Task description
Output all records exactly, with no images.

Bounding box coordinate data:
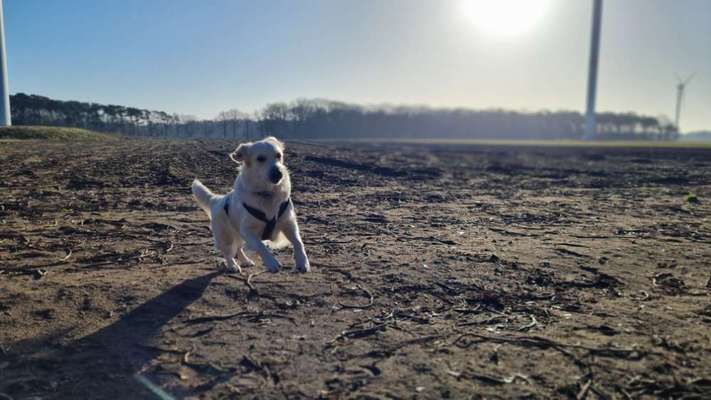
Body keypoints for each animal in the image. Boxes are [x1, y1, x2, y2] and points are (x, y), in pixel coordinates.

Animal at [191, 138, 310, 276]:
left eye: (278, 155)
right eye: (260, 158)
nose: (279, 173)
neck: (267, 194)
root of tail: (217, 199)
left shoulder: (288, 222)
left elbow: (298, 242)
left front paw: (302, 262)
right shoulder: (247, 230)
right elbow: (260, 246)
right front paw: (271, 262)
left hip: (239, 235)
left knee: (239, 248)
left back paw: (245, 261)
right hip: (225, 237)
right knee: (228, 252)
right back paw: (233, 266)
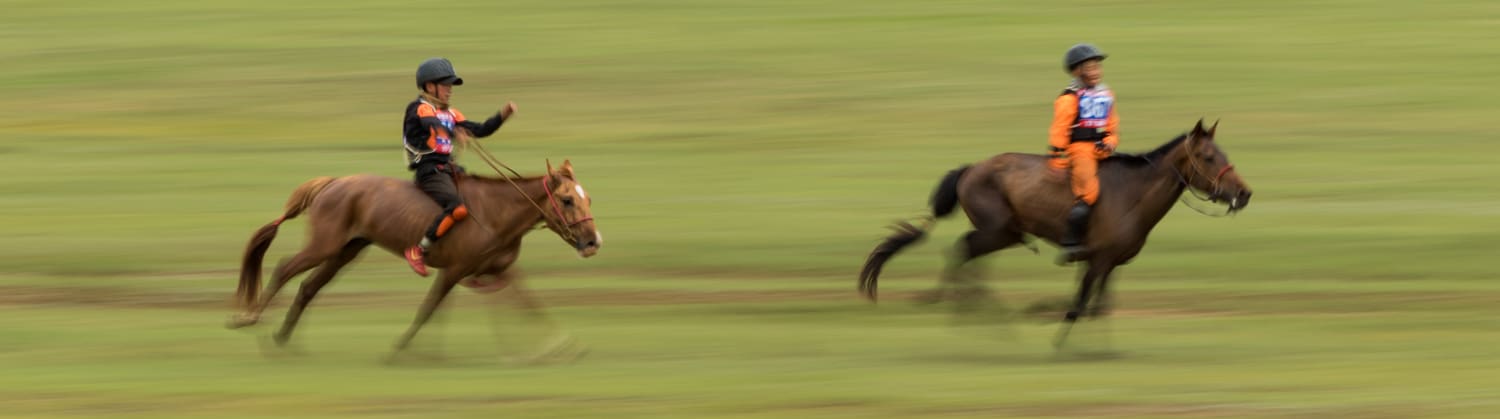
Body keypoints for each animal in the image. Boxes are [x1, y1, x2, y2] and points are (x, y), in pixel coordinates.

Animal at [225, 159, 600, 355]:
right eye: (567, 199)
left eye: (588, 198)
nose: (592, 242)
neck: (495, 212)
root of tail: (332, 183)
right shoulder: (455, 270)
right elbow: (429, 308)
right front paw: (402, 348)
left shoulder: (496, 271)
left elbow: (528, 303)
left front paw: (559, 345)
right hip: (324, 246)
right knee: (284, 269)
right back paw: (250, 318)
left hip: (346, 251)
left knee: (308, 287)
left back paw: (282, 338)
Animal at [858, 120, 1254, 348]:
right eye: (1208, 157)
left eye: (1222, 153)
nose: (1244, 193)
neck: (1132, 194)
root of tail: (969, 169)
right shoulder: (1097, 260)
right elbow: (1078, 307)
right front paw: (1057, 336)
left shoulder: (1107, 263)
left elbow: (1098, 307)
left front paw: (1100, 349)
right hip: (999, 231)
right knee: (962, 250)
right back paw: (977, 315)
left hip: (1005, 233)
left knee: (967, 254)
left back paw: (980, 315)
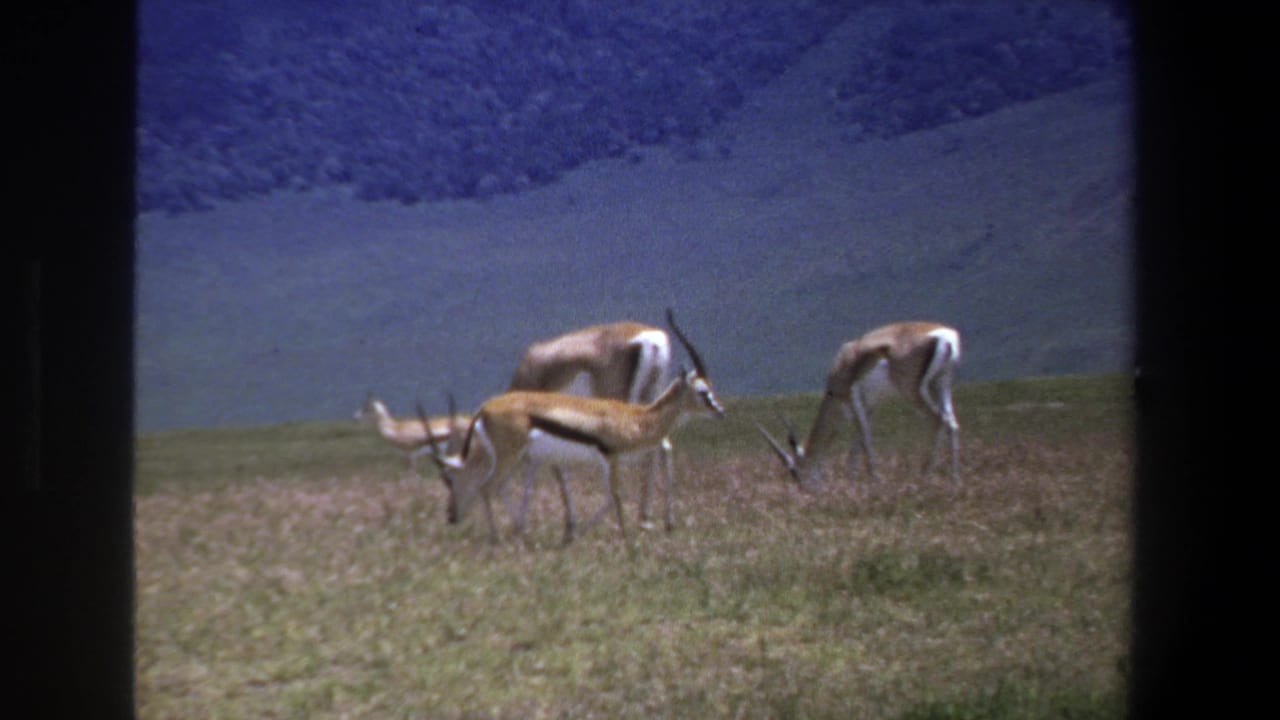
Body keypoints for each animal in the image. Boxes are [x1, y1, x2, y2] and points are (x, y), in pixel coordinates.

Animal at [423, 309, 725, 544]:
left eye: (450, 478)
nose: (451, 515)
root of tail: (650, 338)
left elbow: (551, 469)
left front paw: (559, 527)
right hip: (647, 396)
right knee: (663, 446)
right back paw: (659, 521)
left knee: (655, 447)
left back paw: (646, 520)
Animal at [756, 322, 961, 488]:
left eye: (795, 471)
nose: (805, 491)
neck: (841, 363)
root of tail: (944, 336)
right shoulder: (868, 406)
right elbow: (856, 442)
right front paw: (852, 482)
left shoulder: (852, 398)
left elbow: (865, 438)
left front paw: (874, 481)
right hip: (941, 384)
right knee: (951, 423)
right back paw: (953, 481)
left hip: (912, 391)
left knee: (938, 420)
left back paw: (924, 477)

Solution to this task
Body keypoints for each animal in the image. Boxes are [x1, y1, x2, y2] and points are (x, y), in pixel coordinates.

Animal at [191, 138, 310, 276]:
left eye: (278, 155)
right eye: (260, 158)
nose: (279, 173)
neck: (267, 194)
root of tail: (217, 199)
left shoulder: (288, 222)
left elbow: (298, 242)
left front paw: (302, 262)
right shoulder: (247, 230)
right elbow: (260, 246)
right front paw: (271, 262)
left hip: (239, 235)
left knee: (239, 248)
left back paw: (245, 261)
right hip: (225, 237)
right knee: (228, 252)
right back paw: (233, 266)
Body keypoints for each animal in the image. Boxes are [x1, y1, x2, y2] and points are (x, y), in pixel coordinates.

Animal at [225, 159, 600, 355]:
right eye: (567, 199)
left eye: (588, 198)
nose: (592, 242)
neck: (495, 212)
root of tail: (332, 183)
right shoulder: (455, 270)
right elbow: (429, 308)
right front paw: (402, 348)
left shoulder: (496, 271)
left elbow: (528, 303)
left front paw: (559, 345)
right hip: (324, 246)
right knee: (284, 269)
right back paw: (250, 318)
left hip: (346, 251)
left knee: (308, 287)
left back paw: (282, 338)
Animal at [858, 120, 1254, 348]:
right eye: (1208, 157)
left eye: (1222, 153)
nose: (1244, 193)
neck: (1132, 194)
root of tail: (969, 169)
right shoulder: (1097, 260)
right elbow: (1078, 307)
right front paw: (1057, 336)
left shoulder: (1107, 263)
left elbow: (1098, 307)
left front paw: (1100, 349)
right hip: (999, 231)
right knee: (962, 250)
right back paw: (977, 315)
left hip: (1005, 233)
left knee: (967, 254)
left back paw: (980, 315)
Body keypoints for each animal in the image. Boxes are [x1, y1, x2, y2] and points are (x, y), in pixel coordinates.

Animal at [423, 309, 725, 544]:
left eye: (450, 478)
nose: (451, 515)
root of tail: (650, 338)
left elbow: (551, 469)
left front paw: (559, 527)
right hip: (647, 396)
right knee: (663, 446)
right back paw: (659, 521)
left knee: (655, 447)
left back paw: (646, 520)
Animal at [756, 322, 961, 488]:
left eye: (795, 471)
nose: (805, 491)
neck: (841, 363)
root of tail: (944, 336)
right shoulder: (868, 406)
right elbow: (856, 442)
right front paw: (852, 482)
left shoulder: (852, 398)
left elbow: (865, 438)
left front paw: (874, 481)
right hip: (941, 384)
right knee: (951, 423)
right back paw: (953, 481)
left hip: (912, 391)
left knee: (938, 420)
left back paw: (924, 477)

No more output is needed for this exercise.